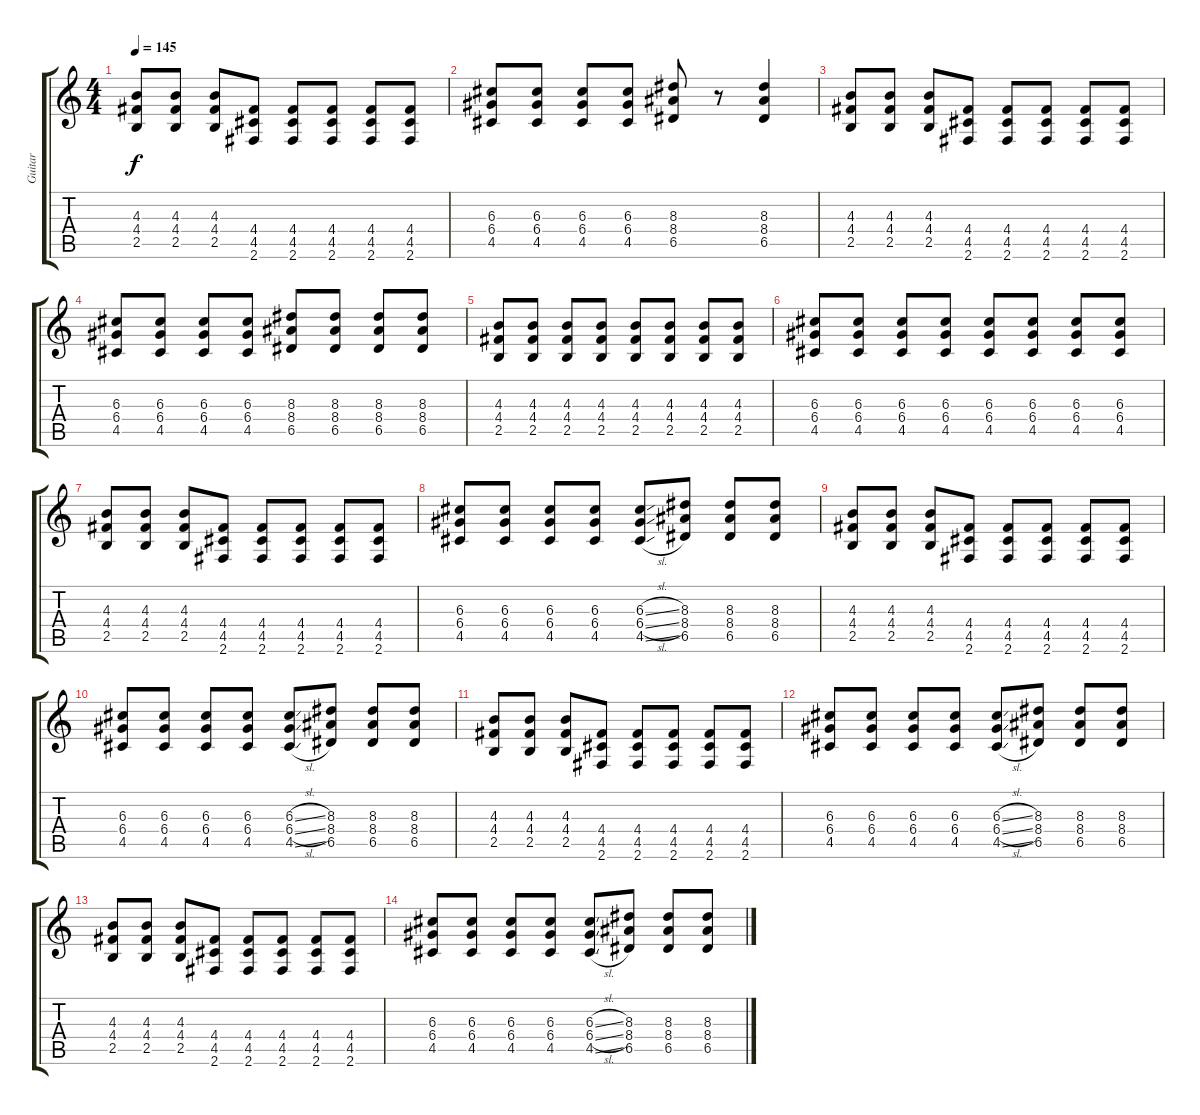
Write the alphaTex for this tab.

\track ("Guitar" "Guitar") {instrument overdrivenguitar}
\staff {score tabs}
\tuning (E4 B3 G3 D3 A2 E2) {hide}
\ts (4 4)
\tempo 145
\clef g2
\ks c
(4.3 4.4 2.5).8{dy f} (4.3 4.4 2.5).8 (4.3 4.4 2.5).8 (4.4 4.5 2.6).8 (4.4 4.5 2.6).8 (4.4 4.5 2.6).8 (4.4 4.5 2.6).8 (4.4 4.5 2.6).8 |
(6.3 6.4 4.5).8 (6.3 6.4 4.5).8 (6.3 6.4 4.5).8 (6.3 6.4 4.5).8 (8.3 8.4 6.5).8 r.8 (8.3 8.4 6.5).4 |
(4.3 4.4 2.5).8 (4.3 4.4 2.5).8 (4.3 4.4 2.5).8 (4.4 4.5 2.6).8 (4.4 4.5 2.6).8 (4.4 4.5 2.6).8 (4.4 4.5 2.6).8 (4.4 4.5 2.6).8 |
(6.3 6.4 4.5).8 (6.3 6.4 4.5).8 (6.3 6.4 4.5).8 (6.3 6.4 4.5).8 (8.3 8.4 6.5).8 (8.3 8.4 6.5).8 (8.3 8.4 6.5).8 (8.3 8.4 6.5).8 |
(4.3 4.4 2.5).8 (4.3 4.4 2.5).8 (4.3 4.4 2.5).8 (4.3 4.4 2.5).8 (4.3 4.4 2.5).8 (4.3 4.4 2.5).8 (4.3 4.4 2.5).8 (4.3 4.4 2.5).8 |
(6.3 6.4 4.5).8 (6.3 6.4 4.5).8 (6.3 6.4 4.5).8 (6.3 6.4 4.5).8 (6.3 6.4 4.5).8 (6.3 6.4 4.5).8 (6.3 6.4 4.5).8 (6.3 6.4 4.5).8 |
(4.3 4.4 2.5).8 (4.3 4.4 2.5).8 (4.3 4.4 2.5).8 (4.4 4.5 2.6).8 (4.4 4.5 2.6).8 (4.4 4.5 2.6).8 (4.4 4.5 2.6).8 (4.4 4.5 2.6).8 |
(6.3 6.4 4.5).8 (6.3 6.4 4.5).8 (6.3 6.4 4.5).8 (6.3 6.4 4.5).8 (6.3{sl} 6.4{sl} 4.5{sl}).8 (8.3 8.4 6.5).8 (8.3 8.4 6.5).8 (8.3 8.4 6.5).8 |
(4.3 4.4 2.5).8 (4.3 4.4 2.5).8 (4.3 4.4 2.5).8 (4.4 4.5 2.6).8 (4.4 4.5 2.6).8 (4.4 4.5 2.6).8 (4.4 4.5 2.6).8 (4.4 4.5 2.6).8 |
(6.3 6.4 4.5).8 (6.3 6.4 4.5).8 (6.3 6.4 4.5).8 (6.3 6.4 4.5).8 (6.3{sl} 6.4{sl} 4.5{sl}).8 (8.3 8.4 6.5).8 (8.3 8.4 6.5).8 (8.3 8.4 6.5).8 |
(4.3 4.4 2.5).8 (4.3 4.4 2.5).8 (4.3 4.4 2.5).8 (4.4 4.5 2.6).8 (4.4 4.5 2.6).8 (4.4 4.5 2.6).8 (4.4 4.5 2.6).8 (4.4 4.5 2.6).8 |
(6.3 6.4 4.5).8 (6.3 6.4 4.5).8 (6.3 6.4 4.5).8 (6.3 6.4 4.5).8 (6.3{sl} 6.4{sl} 4.5{sl}).8 (8.3 8.4 6.5).8 (8.3 8.4 6.5).8 (8.3 8.4 6.5).8 |
(4.3 4.4 2.5).8 (4.3 4.4 2.5).8 (4.3 4.4 2.5).8 (4.4 4.5 2.6).8 (4.4 4.5 2.6).8 (4.4 4.5 2.6).8 (4.4 4.5 2.6).8 (4.4 4.5 2.6).8 |
(6.3 6.4 4.5).8 (6.3 6.4 4.5).8 (6.3 6.4 4.5).8 (6.3 6.4 4.5).8 (6.3{sl} 6.4{sl} 4.5{sl}).8 (8.3 8.4 6.5).8 (8.3 8.4 6.5).8 (8.3 8.4 6.5).8
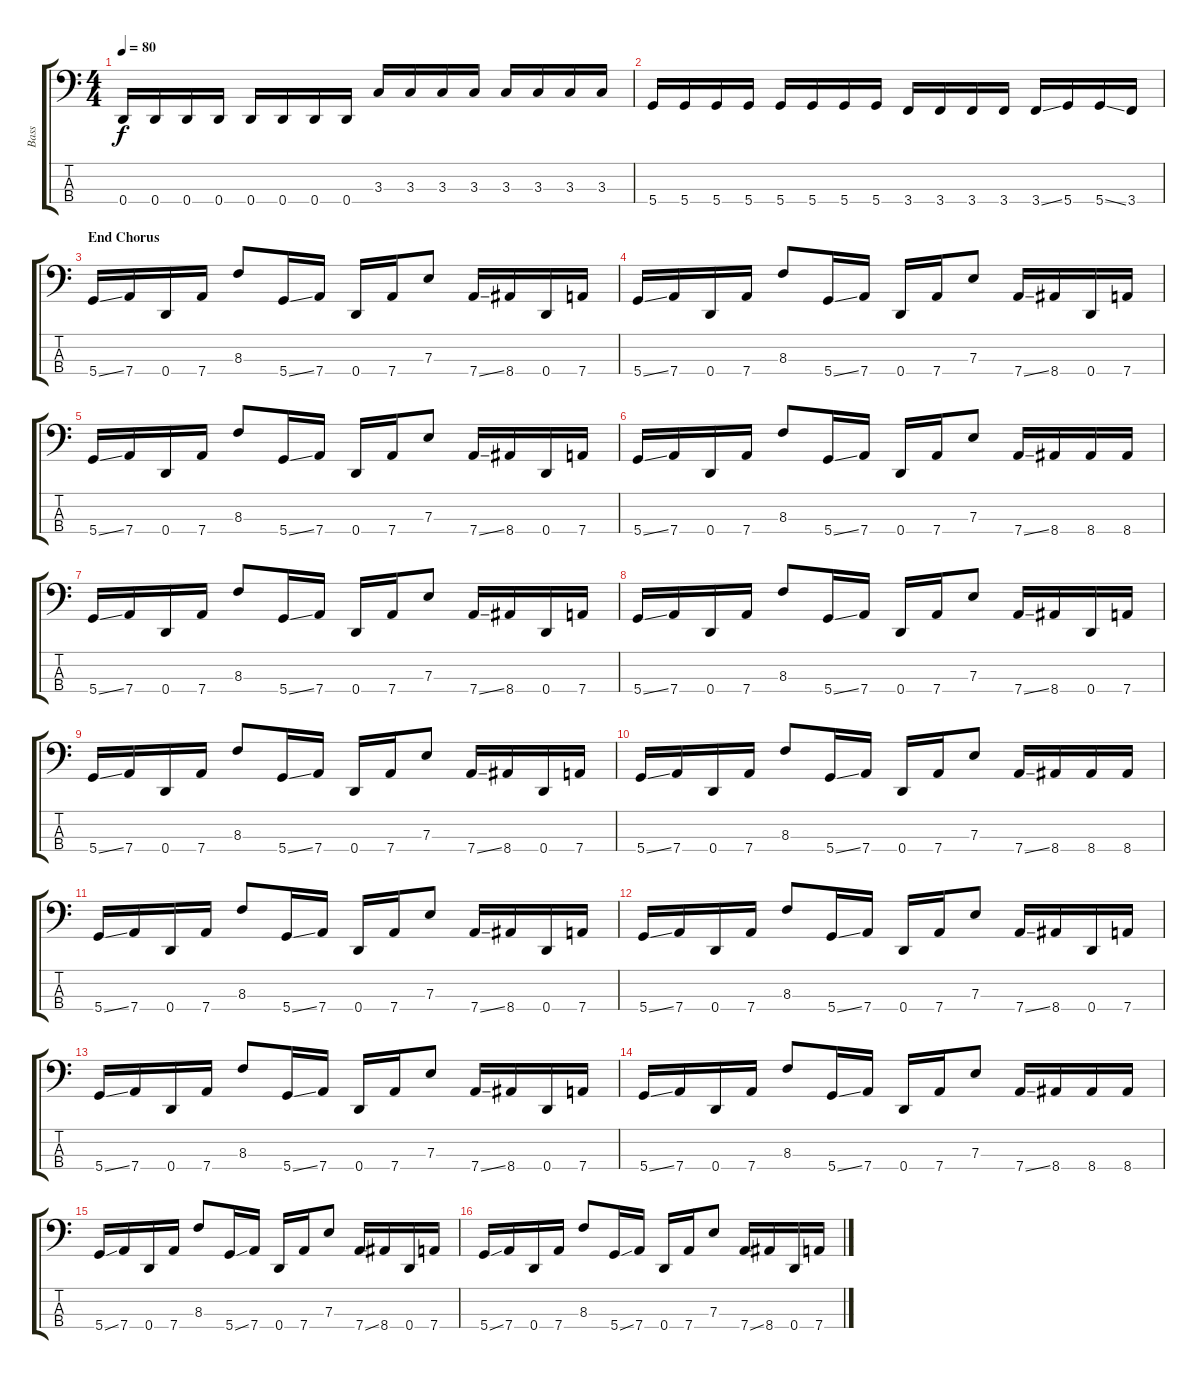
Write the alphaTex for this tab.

\track ("Bass" "Bass") {instrument electricbasspick}
\staff {score tabs}
\tuning (G2 D2 A1 D1) {hide}
\ts (4 4)
\tempo 80
\clef f4
\ks c
0.4.16{dy f} 0.4.16 0.4.16 0.4.16 0.4.16 0.4.16 0.4.16 0.4.16 3.3.16 3.3.16 3.3.16 3.3.16 3.3.16 3.3.16 3.3.16 3.3.16 |
5.4.16 5.4.16 5.4.16 5.4.16 5.4.16 5.4.16 5.4.16 5.4.16 3.4.16 3.4.16 3.4.16 3.4.16 3.4{ss}.16 5.4.16 5.4{ss}.16 3.4.16 |
\section ("" "End Chorus")
5.4{ss}.16 7.4.16 0.4.16 7.4.16 8.3.8 5.4{ss}.16 7.4.16 0.4.16 7.4.16 7.3.8 7.4{ss}.16 8.4.16 0.4.16 7.4.16 |
5.4{ss}.16 7.4.16 0.4.16 7.4.16 8.3.8 5.4{ss}.16 7.4.16 0.4.16 7.4.16 7.3.8 7.4{ss}.16 8.4.16 0.4.16 7.4.16 |
5.4{ss}.16 7.4.16 0.4.16 7.4.16 8.3.8 5.4{ss}.16 7.4.16 0.4.16 7.4.16 7.3.8 7.4{ss}.16 8.4.16 0.4.16 7.4.16 |
5.4{ss}.16 7.4.16 0.4.16 7.4.16 8.3.8 5.4{ss}.16 7.4.16 0.4.16 7.4.16 7.3.8 7.4{ss}.16 8.4.16 8.4.16 8.4.16 |
5.4{ss}.16 7.4.16 0.4.16 7.4.16 8.3.8 5.4{ss}.16 7.4.16 0.4.16 7.4.16 7.3.8 7.4{ss}.16 8.4.16 0.4.16 7.4.16 |
5.4{ss}.16 7.4.16 0.4.16 7.4.16 8.3.8 5.4{ss}.16 7.4.16 0.4.16 7.4.16 7.3.8 7.4{ss}.16 8.4.16 0.4.16 7.4.16 |
5.4{ss}.16 7.4.16 0.4.16 7.4.16 8.3.8 5.4{ss}.16 7.4.16 0.4.16 7.4.16 7.3.8 7.4{ss}.16 8.4.16 0.4.16 7.4.16 |
5.4{ss}.16 7.4.16 0.4.16 7.4.16 8.3.8 5.4{ss}.16 7.4.16 0.4.16 7.4.16 7.3.8 7.4{ss}.16 8.4.16 8.4.16 8.4.16 |
5.4{ss}.16 7.4.16 0.4.16 7.4.16 8.3.8 5.4{ss}.16 7.4.16 0.4.16 7.4.16 7.3.8 7.4{ss}.16 8.4.16 0.4.16 7.4.16 |
5.4{ss}.16 7.4.16 0.4.16 7.4.16 8.3.8 5.4{ss}.16 7.4.16 0.4.16 7.4.16 7.3.8 7.4{ss}.16 8.4.16 0.4.16 7.4.16 |
5.4{ss}.16 7.4.16 0.4.16 7.4.16 8.3.8 5.4{ss}.16 7.4.16 0.4.16 7.4.16 7.3.8 7.4{ss}.16 8.4.16 0.4.16 7.4.16 |
5.4{ss}.16 7.4.16 0.4.16 7.4.16 8.3.8 5.4{ss}.16 7.4.16 0.4.16 7.4.16 7.3.8 7.4{ss}.16 8.4.16 8.4.16 8.4.16 |
5.4{ss}.16 7.4.16 0.4.16 7.4.16 8.3.8 5.4{ss}.16 7.4.16 0.4.16 7.4.16 7.3.8 7.4{ss}.16 8.4.16 0.4.16 7.4.16 |
5.4{ss}.16 7.4.16 0.4.16 7.4.16 8.3.8 5.4{ss}.16 7.4.16 0.4.16 7.4.16 7.3.8 7.4{ss}.16 8.4.16 0.4.16 7.4.16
◇ ◇ ◇
Pick out every line in the data above that contains the string "track", and copy each one unchanged.

\track ("Guitar" "Guitar") {instrument overdrivenguitar}
\track ("Bass" "Bass") {instrument electricbasspick}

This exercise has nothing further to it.